Key findings include:
- Those receiving and/or requesting Meals on Wheels services are significantly more vulnerable compared to a nationally representative sample of aging Americans.
- Those who received daily-delivered meals experienced the greatest improvements in health and quality of life indicators over the study period compared to the other two groups (individuals who received frozen, weekly-delivered meals and the control group).
- Those receiving daily-delivered meals reported greater benefits from their home-delivered meal experience compared to the group receiving frozen meals.

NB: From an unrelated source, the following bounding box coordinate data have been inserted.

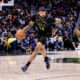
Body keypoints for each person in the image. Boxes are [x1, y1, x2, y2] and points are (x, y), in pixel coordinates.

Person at [21, 7, 56, 72]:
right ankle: (46, 59)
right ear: (38, 13)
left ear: (45, 13)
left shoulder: (49, 19)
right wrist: (23, 30)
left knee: (37, 48)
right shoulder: (35, 17)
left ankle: (26, 65)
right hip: (40, 34)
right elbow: (30, 25)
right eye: (41, 13)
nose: (42, 14)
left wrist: (55, 29)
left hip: (47, 34)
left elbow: (59, 21)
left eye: (43, 13)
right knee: (42, 48)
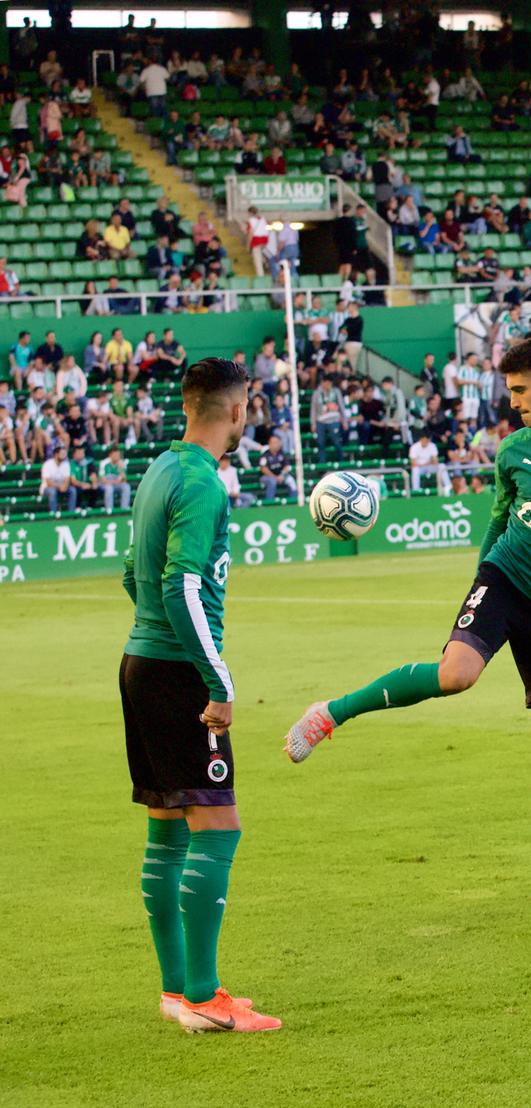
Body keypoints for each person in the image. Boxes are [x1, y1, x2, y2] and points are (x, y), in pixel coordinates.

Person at [282, 339, 531, 907]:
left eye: (518, 391)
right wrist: (480, 582)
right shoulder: (514, 450)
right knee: (455, 674)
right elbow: (499, 519)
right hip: (505, 577)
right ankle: (330, 714)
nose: (511, 403)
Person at [119, 356, 281, 1033]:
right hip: (180, 673)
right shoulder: (205, 484)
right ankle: (207, 998)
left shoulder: (160, 468)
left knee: (166, 834)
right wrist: (217, 680)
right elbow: (178, 586)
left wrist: (158, 637)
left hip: (140, 663)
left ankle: (177, 989)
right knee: (219, 825)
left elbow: (133, 573)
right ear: (238, 410)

- Those who lived alone and received daily-delivered meals were more likely to report decreases in worry about being able to remain in home and improvements in feelings of isolation and loneliness over the study period, compared to the other two groups.
Today, Meals on Wheels of Syracuse prepared and delivered 730 meals in the city of Syracuse. More than 18,300 meals during the month of March. According to Mason Kaufman, Executive Director, "We've seen about a 13% increase over the past two years. More meals requires more volunteers. To volunteer, visit Meals.org or call 315.478.5948."

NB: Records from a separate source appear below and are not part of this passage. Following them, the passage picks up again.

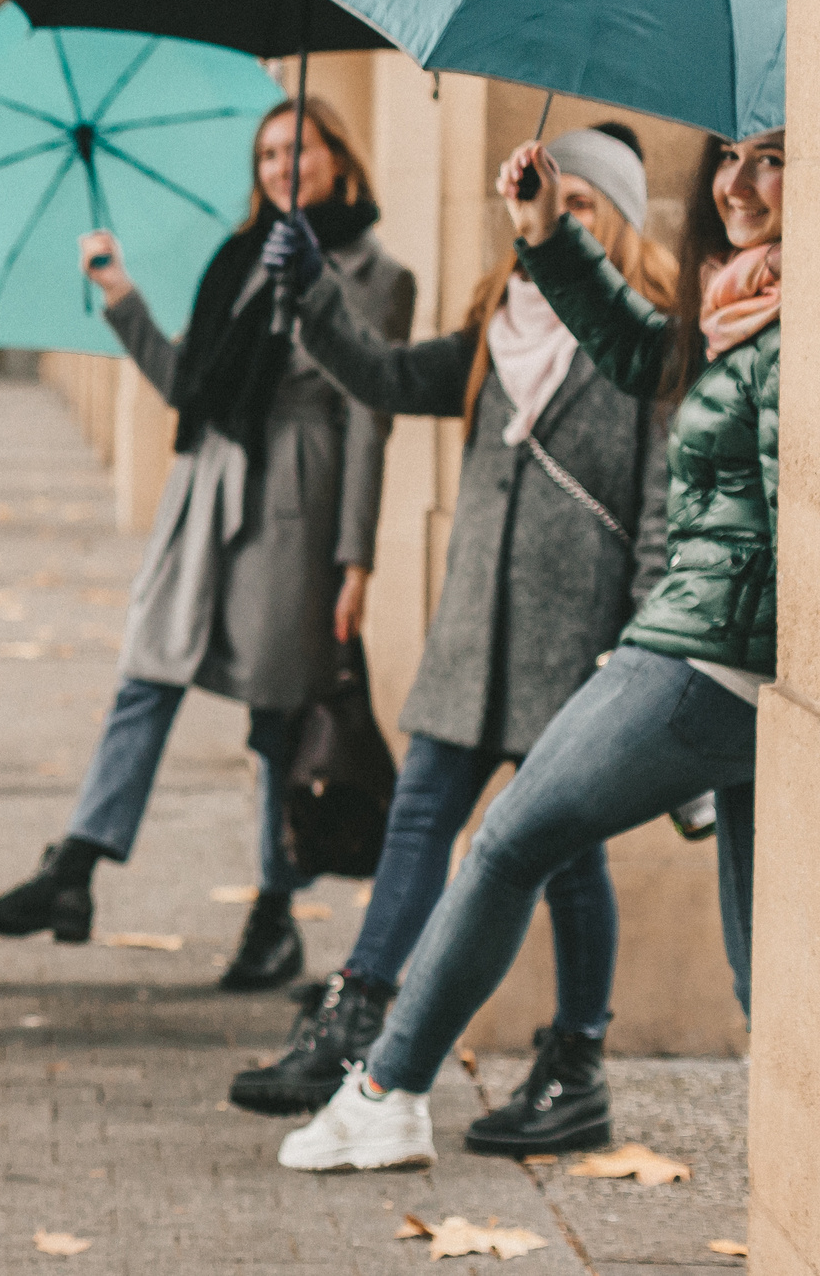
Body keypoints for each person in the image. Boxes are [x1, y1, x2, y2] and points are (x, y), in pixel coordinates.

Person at [280, 125, 777, 1173]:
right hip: (676, 656)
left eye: (774, 158)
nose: (737, 181)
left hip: (698, 657)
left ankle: (393, 1085)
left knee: (512, 843)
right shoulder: (740, 308)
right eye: (729, 157)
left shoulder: (788, 330)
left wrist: (640, 639)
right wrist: (542, 234)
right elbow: (649, 354)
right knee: (762, 972)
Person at [228, 125, 672, 1150]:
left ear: (617, 220)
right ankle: (355, 1023)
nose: (563, 227)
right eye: (551, 208)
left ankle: (576, 1063)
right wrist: (312, 298)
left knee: (566, 855)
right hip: (472, 633)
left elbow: (654, 508)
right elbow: (380, 379)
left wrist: (636, 639)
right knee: (419, 819)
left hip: (577, 646)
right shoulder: (493, 322)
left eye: (583, 209)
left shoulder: (643, 336)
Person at [0, 98, 416, 991]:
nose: (284, 163)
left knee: (278, 720)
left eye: (301, 148)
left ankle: (274, 916)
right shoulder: (241, 257)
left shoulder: (374, 269)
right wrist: (120, 296)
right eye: (270, 151)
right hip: (203, 491)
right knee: (145, 673)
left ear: (338, 157)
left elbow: (370, 420)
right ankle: (75, 869)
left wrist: (355, 559)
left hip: (294, 502)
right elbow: (191, 387)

MORE THAN A MEAL - THE IMPACT OF MEAL SERVICE DELIVERY ON THE HEALTH AND WELL-BEING OF ADULTS 60 YEARS OF AGE AND OLDER
Meals on Wheels America commissioned Brown University's Center for Gerontology and Healthcare Research to conduct with funding provided by AARP Foundation. The release of this groundbreaking study is being presented during the organization's 13th March for Meals – a nationwide celebration of local Meals on Wheels programs throughout the month of March.
"The Meals on Wheels network faces tough choices forced by limited funding, rising costs, unprecedented demand and need, and increasing for-profit competition," said Ellie Hollander, President and CEO of Meals on Wheels America. "Thanks to Brown University and AARP Foundation, we have the research-backed evidence that confirms what we've all known for decades anecdotally through personal experience: that Meals on Wheels does in fact deliver so much more than just a meal."

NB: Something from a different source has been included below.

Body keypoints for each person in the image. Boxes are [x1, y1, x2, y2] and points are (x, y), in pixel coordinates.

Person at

"The findings in this study show the great value of Meals on Wheels America's work as their volunteers provide not only a needed meal but a friendly face and safety check," said Lisa Marsh Ryerson, President of AARP Foundation. "The report reinforces our resolve at AARP Foundation to address the interrelated issues of senior hunger and isolation by pursuing both immediate relief and longer-term solutions."
Meals on Wheels America contracted Dr. Kali Thomas, PhD of Brown University's Center for Gerontology and Healthcare Research, to design and execute the 15-week More Than a Meal pilot study involving more than 600 senior participants to compare the experience and health outcomes realized by older adults who receive three different levels of service: daily traditional meal delivery, once-weekly frozen delivery and individuals on a waiting list for meals.
"As a former Meals on Wheels volunteer and the granddaughter of a recipient, I have witnessed firsthand the valuable benefits this service provides to those fortunate enough to receive it," said Kali Thomas, PhD, Principal Investigator, Brown University. "We structured this study as a randomized control, blinded study and what we found in the data is significant evidence that seniors derive several benefits beyond nutrition alone from this service."